> **MATERIAL FOR THIS TASK**

=======

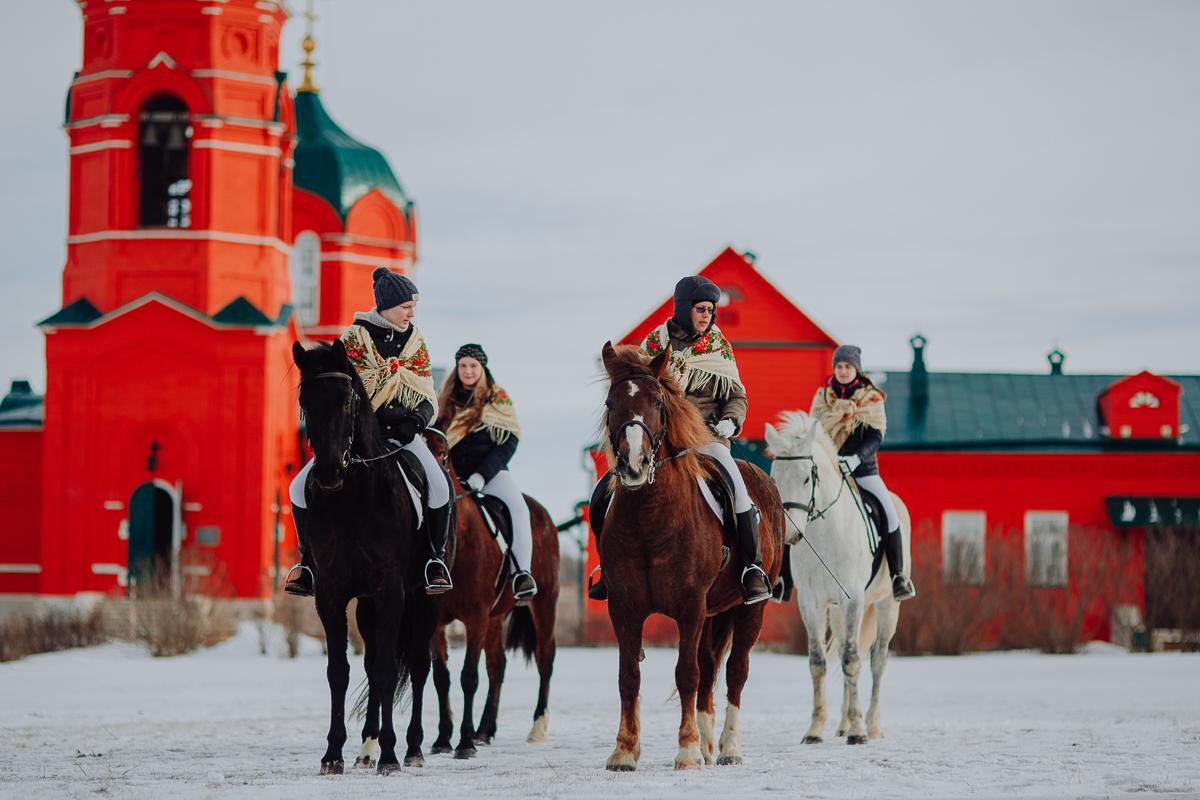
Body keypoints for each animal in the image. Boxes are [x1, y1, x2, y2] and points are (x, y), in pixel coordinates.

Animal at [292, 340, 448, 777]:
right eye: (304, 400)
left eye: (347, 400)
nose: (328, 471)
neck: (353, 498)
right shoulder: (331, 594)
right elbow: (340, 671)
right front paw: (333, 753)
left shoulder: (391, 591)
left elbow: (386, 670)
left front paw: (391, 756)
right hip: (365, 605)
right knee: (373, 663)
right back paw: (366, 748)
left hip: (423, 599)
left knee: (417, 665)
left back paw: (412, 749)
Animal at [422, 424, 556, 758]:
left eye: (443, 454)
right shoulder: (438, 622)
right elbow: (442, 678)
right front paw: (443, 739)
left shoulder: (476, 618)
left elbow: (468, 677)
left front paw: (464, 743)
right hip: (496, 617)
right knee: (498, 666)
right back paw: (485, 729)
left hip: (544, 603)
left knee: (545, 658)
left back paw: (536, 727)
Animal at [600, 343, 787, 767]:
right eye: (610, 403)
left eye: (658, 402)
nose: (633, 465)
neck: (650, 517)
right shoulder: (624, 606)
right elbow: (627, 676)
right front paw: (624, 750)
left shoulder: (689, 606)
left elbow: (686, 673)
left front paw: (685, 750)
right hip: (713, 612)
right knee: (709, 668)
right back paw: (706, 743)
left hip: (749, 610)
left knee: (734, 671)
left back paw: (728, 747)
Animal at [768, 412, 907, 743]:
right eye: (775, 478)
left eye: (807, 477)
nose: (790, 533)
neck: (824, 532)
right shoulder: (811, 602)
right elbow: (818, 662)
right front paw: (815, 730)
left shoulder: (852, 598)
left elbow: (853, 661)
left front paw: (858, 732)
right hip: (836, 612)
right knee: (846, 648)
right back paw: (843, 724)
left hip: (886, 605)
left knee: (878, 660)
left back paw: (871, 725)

=======

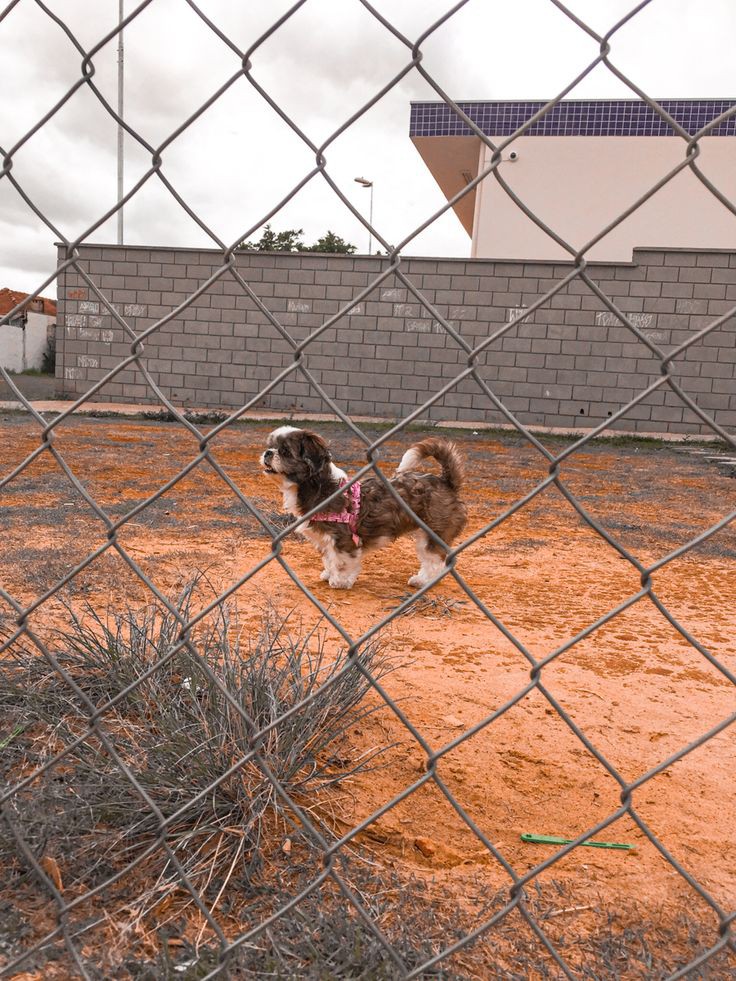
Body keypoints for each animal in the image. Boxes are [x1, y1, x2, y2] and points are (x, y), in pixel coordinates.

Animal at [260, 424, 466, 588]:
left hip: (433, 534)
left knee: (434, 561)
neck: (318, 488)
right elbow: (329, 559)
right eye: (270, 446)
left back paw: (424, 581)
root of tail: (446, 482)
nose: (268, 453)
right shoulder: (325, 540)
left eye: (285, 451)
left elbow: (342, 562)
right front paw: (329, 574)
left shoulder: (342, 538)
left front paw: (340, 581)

=======

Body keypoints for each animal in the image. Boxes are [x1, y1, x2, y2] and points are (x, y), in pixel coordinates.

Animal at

=======

Beginning at the line above with "right front paw: (624, 750)" and finishing at the line with "left back paw: (871, 725)", return each line exactly and return nothing else.

> **REPLY**
right front paw: (624, 750)
left shoulder: (689, 606)
left elbow: (686, 673)
left front paw: (685, 750)
right hip: (713, 612)
right knee: (709, 668)
right back paw: (706, 743)
left hip: (749, 610)
left knee: (734, 671)
left back paw: (728, 747)
Animal at [768, 412, 907, 743]:
right eye: (775, 478)
left eye: (807, 477)
nose: (790, 533)
neck: (824, 532)
right shoulder: (811, 602)
right elbow: (818, 662)
right front paw: (815, 730)
left shoulder: (852, 598)
left elbow: (853, 661)
left front paw: (858, 732)
right hip: (836, 612)
right knee: (846, 648)
right back paw: (843, 724)
left hip: (886, 605)
left knee: (878, 660)
left back paw: (871, 725)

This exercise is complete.